Громадные пространства, огромные залы, единственное назначение которых, похоже, состояло в беспрестанном ожидании того, кто однажды поздним вечером нарушит окутывающую их тишину, движимый необходимостью выразить соболезнование, попросить об оказании помощи, совершить один из уходящих ныне в прошлое ритуалов провинциальной буржуазной учтивости. Кого-то, по всей видимости, приводило сюда желание предаться мечтам или пройти извилистыми путями, ведущими к воспоминаниям и ностальгии, и мой дед был здесь самым частым гостем. Менялись нравы, но эти пространства оставались прежними. Для чего? Может быть, для того, чтобы мой дед мог продолжать жить.

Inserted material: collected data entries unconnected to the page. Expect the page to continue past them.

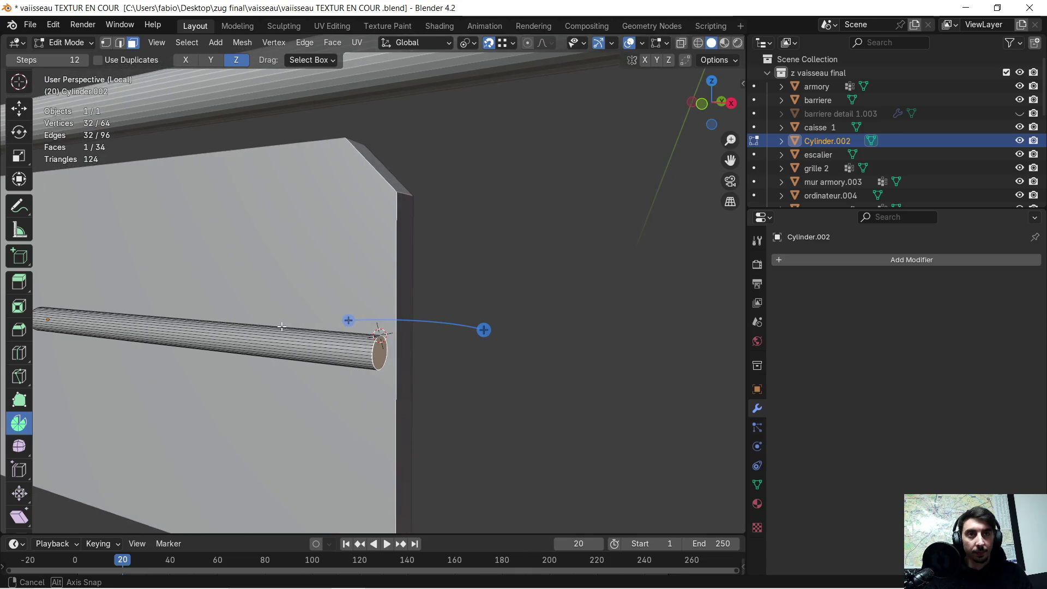
{"action": "scroll", "coordinate": [446, 280], "scroll_direction": "up", "scroll_amount": 2}
{"action": "mouse_move", "coordinate": [432, 308]}
{"action": "middle_mouse_down"}
{"action": "mouse_move", "coordinate": [404, 269]}
{"action": "mouse_move", "coordinate": [442, 265]}
{"action": "middle_mouse_up"}
{"action": "key", "text": "e"}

Снаружи, в саду, кромки луж были желтоватыми от той же пыльцы, которая заполняла весь воздух, что способствовало возникновению совершенно особого света, и я постепенно привыкал к нему, он становился моим. Поверхность стоявших под навесом старого сундука и пары скамеек со спинкой, таких древних, что у меня голова пошла кругом, когда я узнал об их возрасте, тоже были покрыты тонким слоем этой растительной пыли. Я подумал, что и море, и прибрежные скалы, обнажавшие во время отлива свои покрытые водорослями основания, тоже, должно быть, насквозь пропитаны этой желтой субстанцией, обильно осыпавшей все вокруг.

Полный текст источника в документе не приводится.